Task statement:
Search the records for the word "APERTURE" and copy each line in which it appears.

Supplied records:
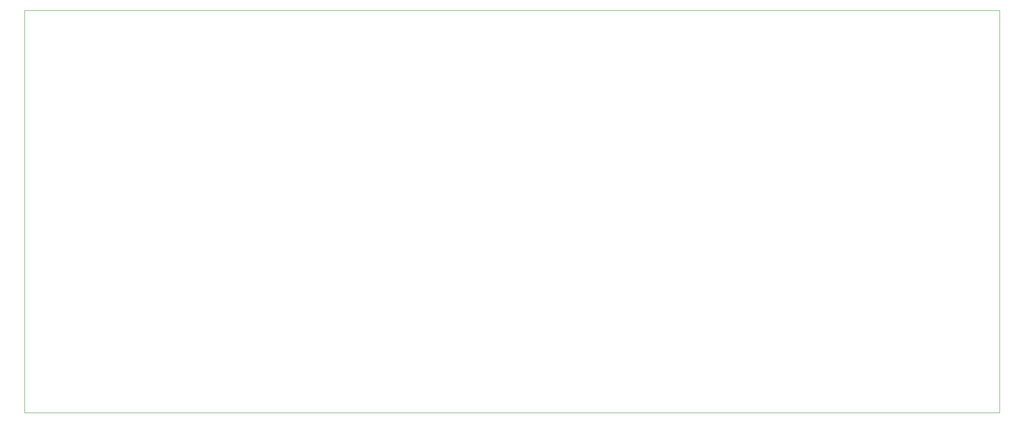
<source format=gbr>
G04 (created by PCBNEW (2013-07-07 BZR 4022)-stable) date 08/05/2015 11:05:53*
%MOIN*%
G04 Gerber Fmt 3.4, Leading zero omitted, Abs format*
%FSLAX34Y34*%
G01*
G70*
G90*
G04 APERTURE LIST*
%ADD10C,0.00590551*%
%ADD11C,0.00393701*%
G04 APERTURE END LIST*
G54D10*
G54D11*
X39566Y-30413D02*
X117913Y-30413D01*
X39566Y-62795D02*
X39566Y-30413D01*
X117913Y-62795D02*
X39566Y-62795D01*
X117913Y-61417D02*
X117913Y-62795D01*
X117913Y-30413D02*
X117913Y-61417D01*
M02*

</source>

Solution to the exercise:
G04 APERTURE LIST*
G04 APERTURE END LIST*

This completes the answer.